Lee Yenson, who has always worked in a tractor-making factory, has never before stepped foot in an art gallery and never considered a career in art. But after completing one of the Hidden Talent test days, he is discovered to have a keen eye for art after gaining an exceptional score in the ‘aesthetic appreciation' test - in fact, he scores higher than many people who already work in the art world. Lee says he fell into working in the tractor industry, having struggled since school to find his direction in life. As Lee is chosen develop his newly discovered talent, he is given intensive training by art expert, Professor Matthew Kieran in all aspects of art, from theories of composition to depth of field, before he undertakes his final challenge. After just a day's training, Lee's challenge is to identify a multi-million pound Monet masterpiece in a room of fakes, some of which were created by art forger John Myatt, who was involved in what was said to be the biggest art fraud of the 20th century. Will Lee's lack of artistic experience let him down, or will he conquer his doubts and use his natural potential to identify the real work of art?
The first episode focuses on two drastically different skills, rock climbing and lie detection. After experts test the general public in both physical and mental capacities, they narrow their search down to find the individuals that they believe had the greatest potential to excel in each field.

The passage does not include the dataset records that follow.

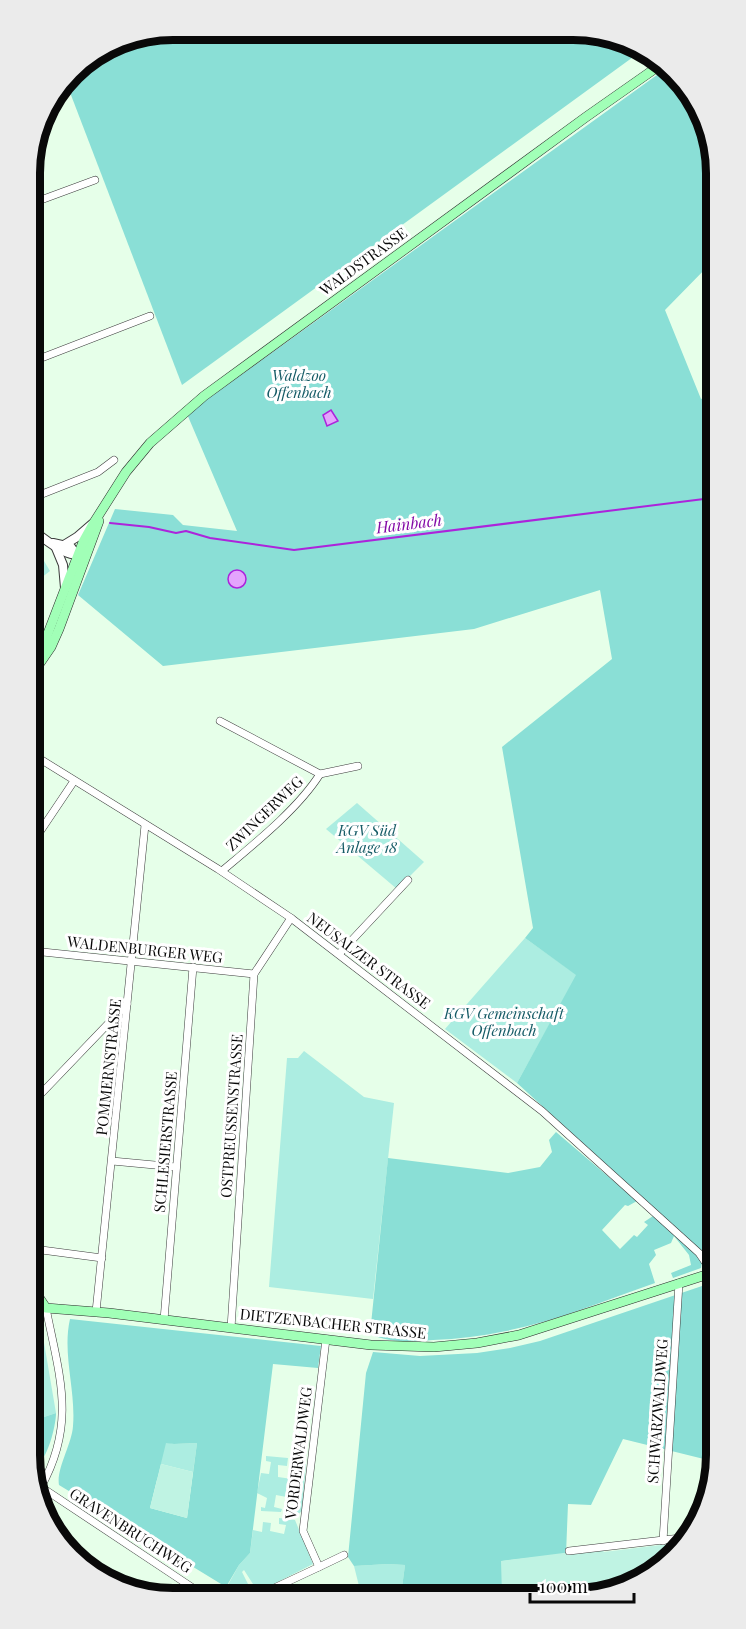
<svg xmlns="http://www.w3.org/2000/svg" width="746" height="1629" font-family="'Playfair Display',serif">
<rect width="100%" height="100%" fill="#e6ffe9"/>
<g fill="#acede1">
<polygon points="44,561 50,571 32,585 32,563"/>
<polygon points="357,803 424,862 397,889 326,829"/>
<polygon points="525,938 577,975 517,1083 445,1029"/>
<polygon points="304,1051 364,1097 394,1103 373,1299 269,1287 287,1058 298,1058"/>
<polygon points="34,1314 40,1319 56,1413 35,1420 35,1366 38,1364 35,1355"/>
<polygon points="122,1431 174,1444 197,1443 193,1472 161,1464 157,1480"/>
<polygon points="266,1456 288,1458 287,1466 278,1465 278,1477 292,1479 292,1474 301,1474 302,1466 293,1464 293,1459 302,1460 306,1464 302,1511 296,1516 287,1515 287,1508 296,1509 297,1499 276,1495 274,1507 282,1509 281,1512 261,1511 261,1507 265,1508 267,1498 257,1493 261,1473 269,1474 271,1462 266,1461"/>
<polygon points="279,1518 295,1520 313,1564 258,1592 244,1570 242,1572 253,1594 249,1596 228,1596 224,1592 239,1565 250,1553 253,1530 262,1532 263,1522 271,1523 270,1531 284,1534 286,1525 279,1524"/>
<polygon points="388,1564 405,1565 401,1595 357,1595 356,1592 360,1590 354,1566"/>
</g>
<g fill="#8adfd6" fill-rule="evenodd">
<polygon points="174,30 600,33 640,52 182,385 66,82 79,66 119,41"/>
<polygon points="668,67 711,136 711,263 665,310 701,399 712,394 715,1259 711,1259 701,1251 517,1083 576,975 525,938 533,928 502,747 612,659 600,590 474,629 163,666 78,595 115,509 173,515 183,525 237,531 187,414"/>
<path d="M556,1132L637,1201L628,1206L625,1205L602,1230L620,1249L634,1235L637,1237L648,1225L644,1222L653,1216L696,1254L702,1261L701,1268L673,1278L671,1273L691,1265L689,1255L674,1236L671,1243L654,1250L656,1255L649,1264L655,1283C606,1300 557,1321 506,1331C482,1336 458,1339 433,1340C413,1342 389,1343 370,1334L388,1158L508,1173L540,1167L552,1152L549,1140Z"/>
<polygon points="702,1286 715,1303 716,1462 623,1439 591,1505 568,1504 566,1554 502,1561 502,1595 401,1595 405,1565 388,1564 354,1566 348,1557 366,1373 373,1352 420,1356 477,1353 510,1348 540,1341"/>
<path d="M70,1319L321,1346L318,1368L273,1364L250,1553L239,1565L226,1587L59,1485C56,1469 72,1444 73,1426C76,1390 62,1354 70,1319ZM166,1443L174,1444L197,1443L187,1518L150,1508Z"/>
<path d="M56,1413C56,1426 47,1461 35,1467V1420Z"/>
</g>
<g fill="#bff3e3">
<polygon points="161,1464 193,1472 187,1518 150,1508"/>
<polygon points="685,1542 681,1550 610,1594 502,1595 501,1561 603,1548 604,1552"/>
</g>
<g fill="#e4a4fd" stroke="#ac24db" stroke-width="1.5">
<polygon points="331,410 338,421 327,426 323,415"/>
<circle cx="237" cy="579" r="9"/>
</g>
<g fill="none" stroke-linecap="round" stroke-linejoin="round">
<polyline stroke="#ac24db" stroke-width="2" points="110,523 149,527 176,533 186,531 210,538 294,550 712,498"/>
<g stroke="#3c3c3c" stroke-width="8">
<g id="minor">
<polyline points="30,204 95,180"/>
<polyline points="31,362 150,316"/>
<polyline points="32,498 98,472 114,460"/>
<polyline points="220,721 320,774"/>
<polyline points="32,754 218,869 291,918 542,1111 699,1253 712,1272 715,1283"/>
<polyline points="33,842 74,781"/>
<path d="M222,871C254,844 298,809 320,774L358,766"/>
<polyline points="33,951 254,974"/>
<polyline points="339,954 408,880"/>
<polyline points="33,961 40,952"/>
<polyline points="34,1101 127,1004"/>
<polyline points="112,1161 176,1167"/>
<polyline points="34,1249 102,1258"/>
<polyline points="96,1312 145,825"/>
<polyline points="164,1320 193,967"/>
<polyline points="231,1328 254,974 291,918"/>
<polyline points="35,1483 205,1596"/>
<path d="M41,1487C77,1422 59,1375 46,1308"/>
<polyline points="663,1541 679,1283"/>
<polyline points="569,1551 689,1537"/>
<polyline points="319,1567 344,1555"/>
<polyline points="257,1596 319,1567 303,1531 326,1339"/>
</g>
</g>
<g stroke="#3c3c3c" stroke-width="10">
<g id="tertiary">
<path d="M32,530C47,540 66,559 84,554"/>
<polyline points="53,543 71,547 79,558"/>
<polyline points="64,545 77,537 92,524"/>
<polyline points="56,548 63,565 65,588"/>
</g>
</g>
<g stroke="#2b2b2b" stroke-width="10">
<g id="secondary">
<polyline points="40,663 51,647 59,629 99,521"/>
<polyline points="32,668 45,641 83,542 93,524 126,472 150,443 204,396 586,117 663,63"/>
<polyline points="34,1290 46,1308 109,1313 371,1345 434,1347 477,1343 519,1335 715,1272"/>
</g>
</g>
<use href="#minor" stroke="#fff" stroke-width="7"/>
<use href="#tertiary" stroke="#fff" stroke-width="8"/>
<use href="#secondary" stroke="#a1ffb7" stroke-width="9"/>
</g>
<g text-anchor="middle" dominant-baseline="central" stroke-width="6" stroke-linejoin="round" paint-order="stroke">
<g font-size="15" fill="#090909" stroke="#fff">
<text transform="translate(363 261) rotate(-36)">WALDSTRASSE</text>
<text transform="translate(264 813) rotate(-44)">ZWINGERWEG</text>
<text transform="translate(145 949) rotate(6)">WALDENBURGER WEG</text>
<text transform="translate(369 960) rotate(37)">NEUSALZER STRASSE</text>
<text transform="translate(108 1067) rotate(-84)">POMMERNSTRASSE</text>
<text transform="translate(231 1116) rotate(-86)">OSTPREUSSENSTRASSE</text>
<text transform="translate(165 1142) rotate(-85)">SCHLESIERSTRASSE</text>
<text transform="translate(333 1323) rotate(6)">DIETZENBACHER STRASSE</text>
<text transform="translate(657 1411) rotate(-86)">SCHWARZWALDWEG</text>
<text transform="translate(298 1453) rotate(-83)">VORDERWALDWEG</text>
<text transform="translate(131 1530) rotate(33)">GRAVENBRUCHWEG</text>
</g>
<g font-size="15" font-style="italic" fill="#155b66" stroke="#fff">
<text x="299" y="375">Waldzoo<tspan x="299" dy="17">Offenbach</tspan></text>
<text x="367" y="830">KGV Süd<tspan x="367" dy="17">Anlage 18</tspan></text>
<text x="504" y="1013">KGV Gemeinschaft<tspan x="504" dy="17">Offenbach</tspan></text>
</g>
<g font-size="16" font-style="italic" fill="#8308a6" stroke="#fff">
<text transform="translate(409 523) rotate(-7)">Hainbach</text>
</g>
</g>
<path d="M0 0H746V1629H0ZM173 40H573A133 133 0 0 1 706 173V1455A133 133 0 0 1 573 1588H173A133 133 0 0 1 40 1455V173A133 133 0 0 1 173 40Z" fill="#ebebeb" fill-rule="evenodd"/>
<path fill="none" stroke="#090909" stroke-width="8" d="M173 40H573A133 133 0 0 1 706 173V1455A133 133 0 0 1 573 1588H173A133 133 0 0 1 40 1455V173A133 133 0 0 1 173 40Z"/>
<path d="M530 1593v9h104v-9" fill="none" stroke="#090909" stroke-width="3"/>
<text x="539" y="1593" font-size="18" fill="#090909" stroke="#ffffff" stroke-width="4.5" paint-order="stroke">100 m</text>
</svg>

The 10 finalists in rock climbing are put through a series of tasks by world-class climbing coach Martin Chester, testing their agility, ease with heights, leadership qualities and communication skills. Maggie, a 45 year-old nurse and grandmother, is selected to take her new-found skill even further by receiving one-on-one training ahead of her final challenge: to ascend the 200ft Old Man of Stoer sea stack in Scotland, the base of which can only be reached by abseiling across the turbulent sea, and normally takes years of training to attempt. Maggie's adult life began at 16 when she found herself alone with a baby to raise, but determined to prove she could succeed regardless. After just 18 days of intense tuition, through which Maggie displays true courage and tenacity, will she be able to show once again that she can conquer her fears and overcome this sheer 60m rockface?

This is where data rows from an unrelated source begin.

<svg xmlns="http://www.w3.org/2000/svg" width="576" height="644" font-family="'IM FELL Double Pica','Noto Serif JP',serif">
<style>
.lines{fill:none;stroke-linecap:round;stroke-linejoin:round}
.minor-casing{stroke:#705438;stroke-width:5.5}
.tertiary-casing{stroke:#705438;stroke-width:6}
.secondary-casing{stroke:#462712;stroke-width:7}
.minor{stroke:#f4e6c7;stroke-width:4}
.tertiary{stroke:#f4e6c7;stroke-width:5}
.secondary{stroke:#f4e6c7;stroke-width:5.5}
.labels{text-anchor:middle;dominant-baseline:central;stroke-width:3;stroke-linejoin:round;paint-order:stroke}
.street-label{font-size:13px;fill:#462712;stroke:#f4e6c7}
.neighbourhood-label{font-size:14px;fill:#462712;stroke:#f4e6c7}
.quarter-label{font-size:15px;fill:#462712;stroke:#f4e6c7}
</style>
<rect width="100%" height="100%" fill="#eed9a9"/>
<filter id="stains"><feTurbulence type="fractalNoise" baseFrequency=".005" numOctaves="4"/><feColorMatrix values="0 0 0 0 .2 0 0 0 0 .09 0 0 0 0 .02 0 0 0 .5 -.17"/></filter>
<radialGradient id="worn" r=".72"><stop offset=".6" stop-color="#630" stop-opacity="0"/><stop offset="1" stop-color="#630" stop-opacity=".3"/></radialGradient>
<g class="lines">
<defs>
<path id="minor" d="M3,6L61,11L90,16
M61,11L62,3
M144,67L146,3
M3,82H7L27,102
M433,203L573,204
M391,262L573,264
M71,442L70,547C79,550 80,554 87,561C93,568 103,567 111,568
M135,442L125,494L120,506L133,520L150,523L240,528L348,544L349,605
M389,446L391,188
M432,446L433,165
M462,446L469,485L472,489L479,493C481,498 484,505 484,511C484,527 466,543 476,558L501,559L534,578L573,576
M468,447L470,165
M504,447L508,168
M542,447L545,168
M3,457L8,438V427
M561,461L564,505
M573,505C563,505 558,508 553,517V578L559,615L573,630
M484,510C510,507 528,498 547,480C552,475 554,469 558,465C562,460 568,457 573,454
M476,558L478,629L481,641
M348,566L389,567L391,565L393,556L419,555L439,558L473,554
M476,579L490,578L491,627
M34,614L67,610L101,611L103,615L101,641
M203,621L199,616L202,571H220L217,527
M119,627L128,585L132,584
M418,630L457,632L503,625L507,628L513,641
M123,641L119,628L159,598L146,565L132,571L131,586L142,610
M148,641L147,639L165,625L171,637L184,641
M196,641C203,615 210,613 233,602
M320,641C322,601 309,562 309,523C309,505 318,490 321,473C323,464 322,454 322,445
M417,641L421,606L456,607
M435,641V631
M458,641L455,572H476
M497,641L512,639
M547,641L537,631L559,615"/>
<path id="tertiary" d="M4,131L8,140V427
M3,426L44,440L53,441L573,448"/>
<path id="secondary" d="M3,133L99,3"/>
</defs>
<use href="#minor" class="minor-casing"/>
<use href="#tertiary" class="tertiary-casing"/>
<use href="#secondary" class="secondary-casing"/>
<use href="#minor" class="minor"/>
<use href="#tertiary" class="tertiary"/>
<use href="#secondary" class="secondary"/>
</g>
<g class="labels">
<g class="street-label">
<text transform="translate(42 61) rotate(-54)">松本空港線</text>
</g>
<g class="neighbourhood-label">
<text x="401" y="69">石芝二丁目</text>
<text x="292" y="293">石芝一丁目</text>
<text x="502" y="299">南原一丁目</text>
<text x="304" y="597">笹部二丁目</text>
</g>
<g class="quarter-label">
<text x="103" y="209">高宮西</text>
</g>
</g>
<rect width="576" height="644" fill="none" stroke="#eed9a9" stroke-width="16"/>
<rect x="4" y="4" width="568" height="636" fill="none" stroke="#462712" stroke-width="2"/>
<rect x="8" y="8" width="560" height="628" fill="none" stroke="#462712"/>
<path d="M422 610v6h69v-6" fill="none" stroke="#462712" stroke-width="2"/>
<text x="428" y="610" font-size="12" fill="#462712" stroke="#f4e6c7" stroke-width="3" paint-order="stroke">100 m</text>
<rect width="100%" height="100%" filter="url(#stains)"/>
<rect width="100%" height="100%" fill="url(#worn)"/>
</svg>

Only one in 400 people are able to spot a liar with any degree of accuracy. After hundreds of volunteers are tested on their ability to read body language and identify the liars as people respond to a series of questions, Brenda, a 63-year old retiree who previously owned a wedding boutique, emerges as the most successful ‘human lie detector' with a remarkable 80% accuracy rate. To develop her natural talent, Brenda travels to the US for an intensive 2-day crash course in interrogation techniques and reading body language. Her Hidden Talent experts are two ex-FBI agents, Jack Schaeffer and Joe Navarro, who between them have over 40 years' experience in counterintelligence and counterterrorism. Brenda is put through her paces as she learns the skills that usually take years to hone to an expert standard. For her final challenge, she must interview five people to determine which of them has taken a bag containing £500 from a room they have all entered independently. Brenda is used to sniffing out white lies at home or knowing what mother-of-the-bride really thinks when her daughter tries on her dream dress, but will she become a human lie-detector and identify the culprit among these masters of deceit - after just one interrogation?